Thursday, December 15, 2005

Bolivian Pork Stew

Within my culinary circles you don't hear much about Bolivian cuisine. Of the few distinctively Bolivian recipes I've encountered, the stew pictured at right, inspired by a recipe in an international cookbook that's long out of print, has proven to be the most satisfiying---far more so than the photo suggests. The mix of 18 ingredients is unique and produces a flavor profile that should please almost any palate. If you coax your butcher into carving the pork into 1/2 inch cubes, all the better. It took me an hour to cut up a 4 1/2 pound pork shoulder to render 3 pounds of reasonably lean cubes.

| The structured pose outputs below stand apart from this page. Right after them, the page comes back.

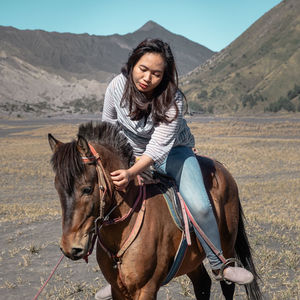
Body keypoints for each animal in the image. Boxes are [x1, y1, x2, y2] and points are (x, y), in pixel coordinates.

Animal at [48, 122, 262, 300]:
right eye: (57, 188)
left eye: (87, 189)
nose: (70, 247)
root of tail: (221, 167)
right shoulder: (118, 290)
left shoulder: (146, 289)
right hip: (191, 257)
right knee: (202, 283)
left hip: (227, 246)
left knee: (227, 284)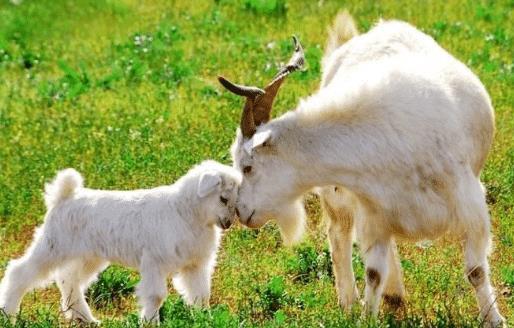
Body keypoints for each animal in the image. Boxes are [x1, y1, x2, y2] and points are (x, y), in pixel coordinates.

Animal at [0, 160, 240, 324]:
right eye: (223, 198)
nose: (228, 223)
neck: (185, 211)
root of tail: (65, 196)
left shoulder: (195, 265)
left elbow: (201, 295)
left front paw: (204, 319)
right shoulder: (154, 262)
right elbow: (156, 296)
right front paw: (150, 322)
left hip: (88, 257)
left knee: (69, 280)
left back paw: (86, 319)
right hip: (53, 247)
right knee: (19, 273)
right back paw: (9, 314)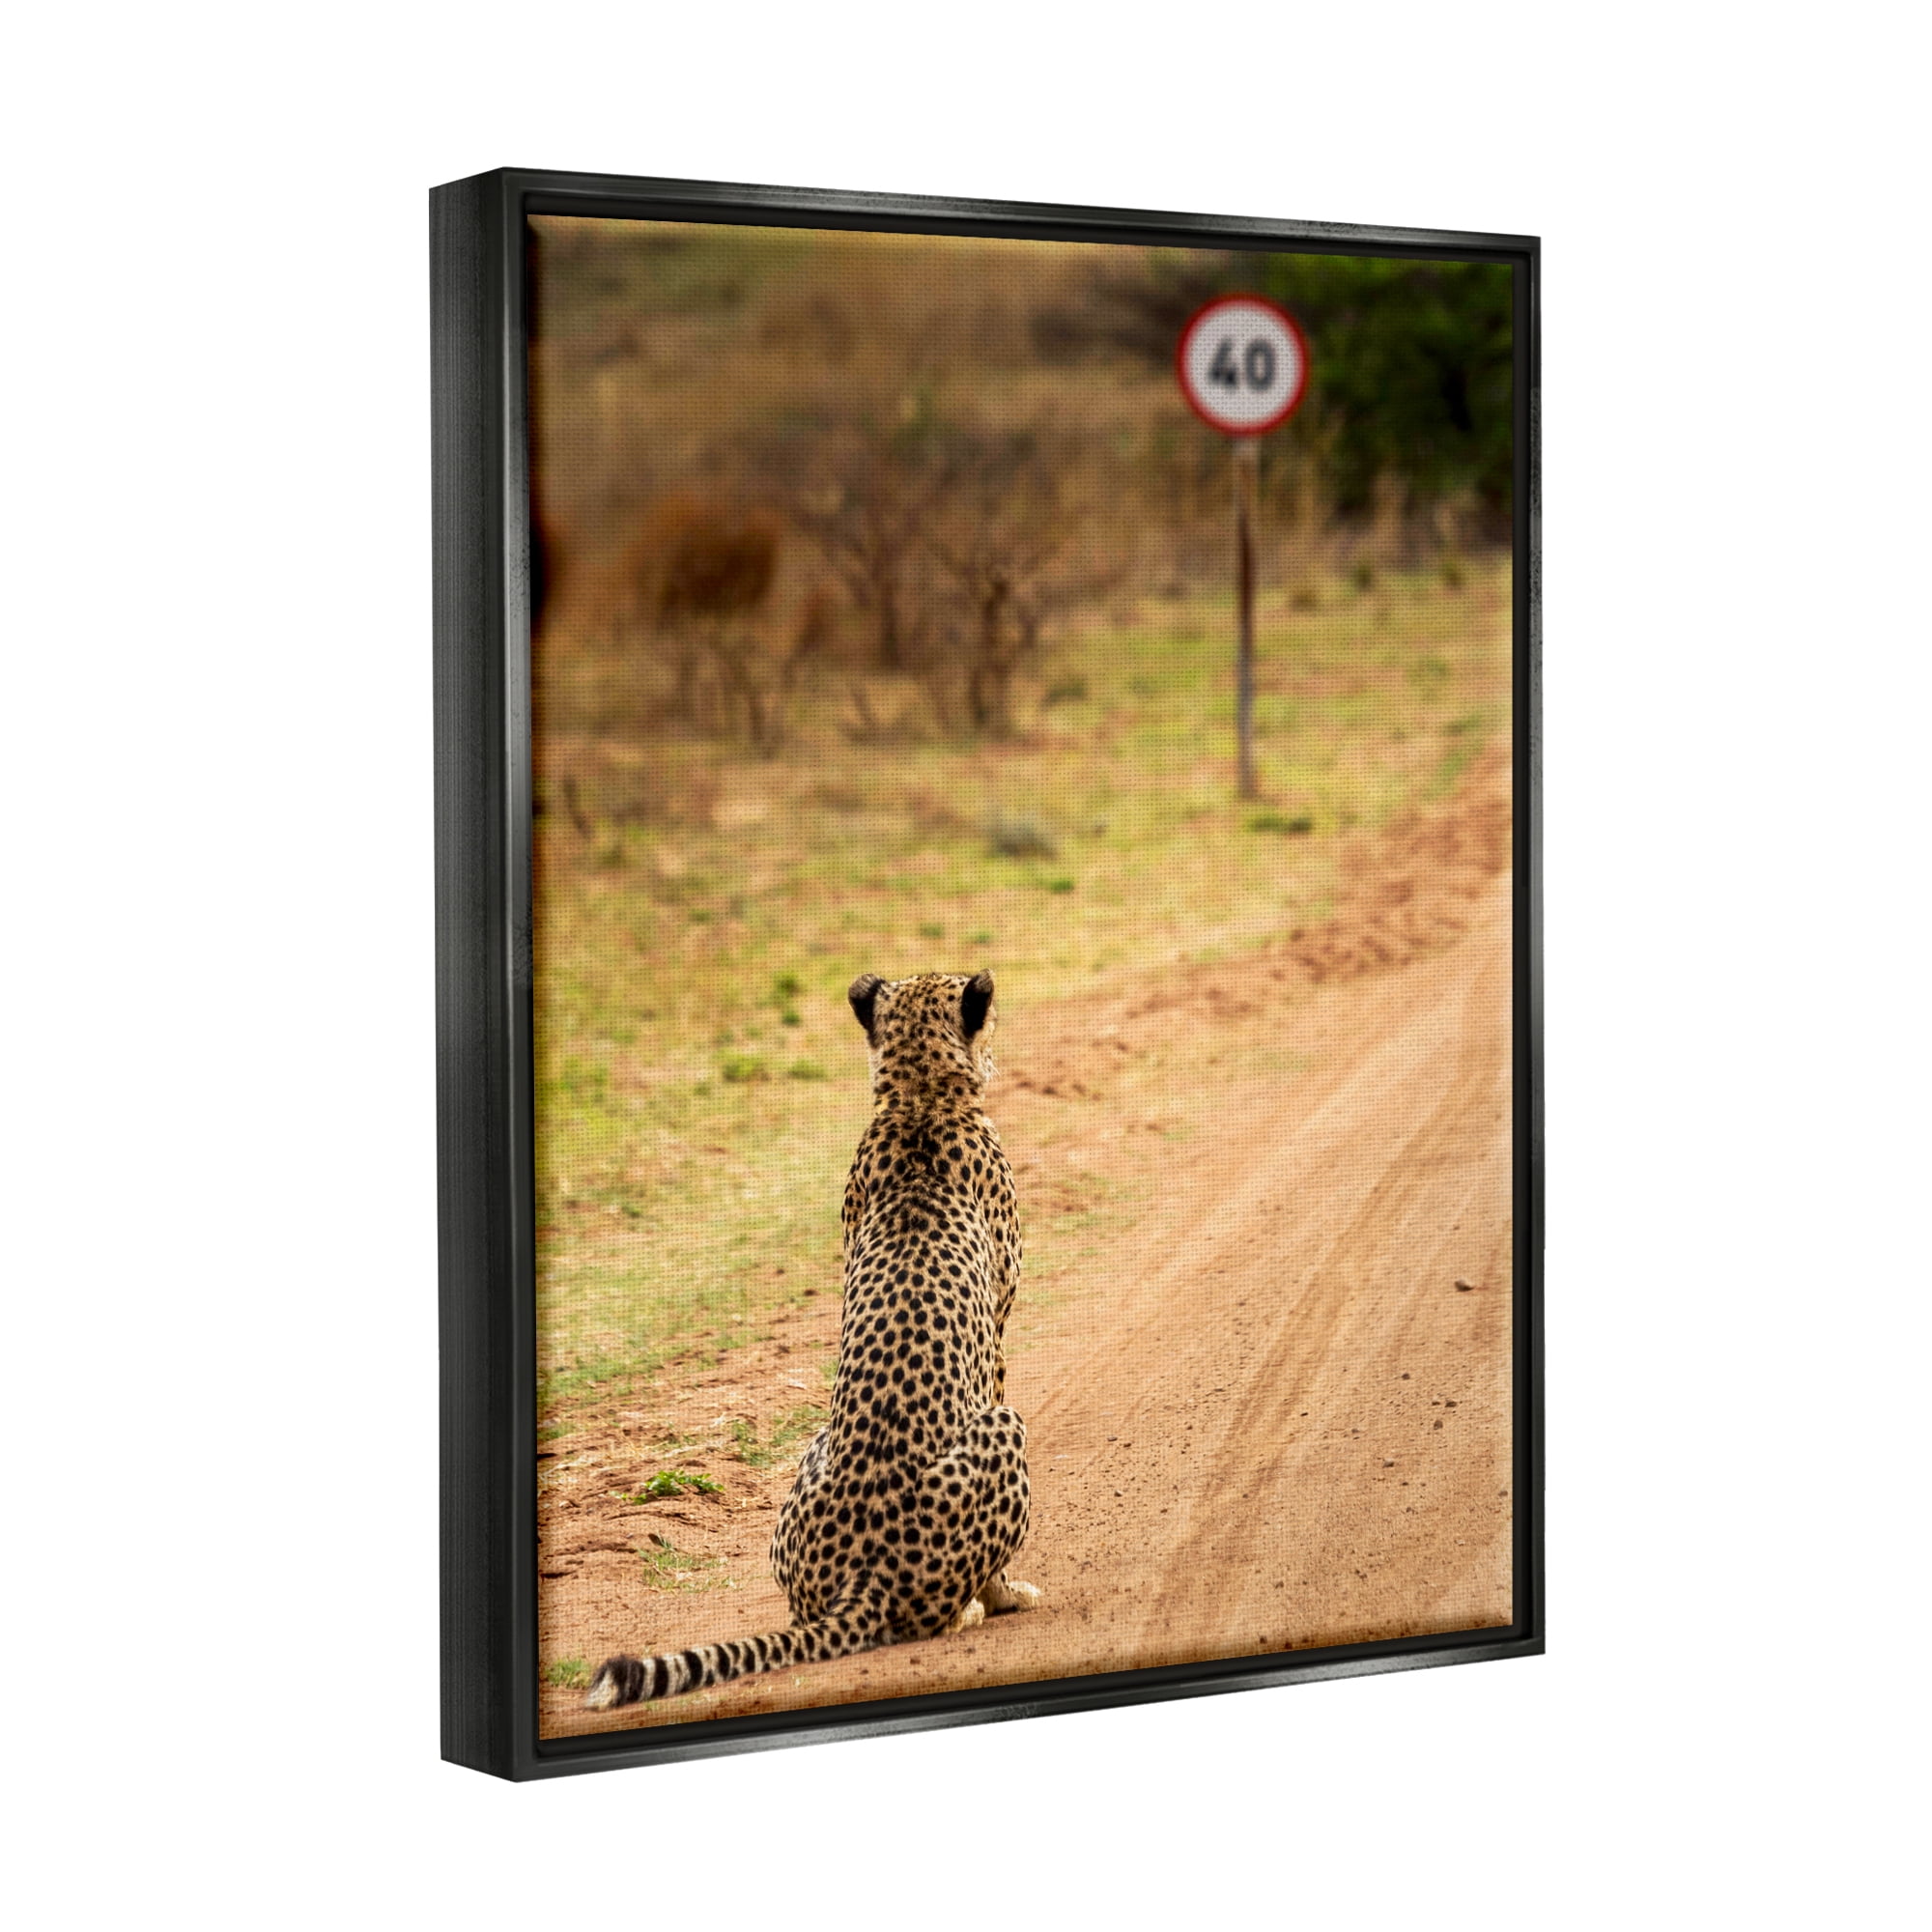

3 pounds pork, cut into 1/2 inch cubes
1/2 cup olive oil
5 onions, chopped
3 cloves of garlic, minced
3 tablespoons raw rice
4 tomatoes, chopped
1/4 teaspoon saffron*
2 teaspoons salt
1/2 teaspoon freshly ground black pepper
1/4 teaspoon dried ground chili peppers
1 clove
1/4 teaspoon cinnamon
2 cups beef broth
6 small potatoes, peeled and quartered
2 green bananas, peeled and quartered
1/2 cup ground peanuts
1/2 cup heavy cream
1 tablespoon molasses

Heat the olive oil in a large saucepan. Add the onions and garlic and saute for 5 minutes, stirring frequently. Add the rice and meat and cook over high heat until the meat is brown. Add the tomatoes, saffron, salt, pepper, chili peppers, clove, cinnamon, and broth. Cover and cook over low heat for 30 minutes. Add the potatoes and bananas and cook 15 minutes longer. Add the peanuts, cream, and molasses. Cook for 15 minutes, or until the meat and potatoes are tender. Correct seasoning and serve hot.

*Be certain to use true saffron. In some tropical countries (not Bolivia) turmeric is often

referred to as "saffron" and labeled as such.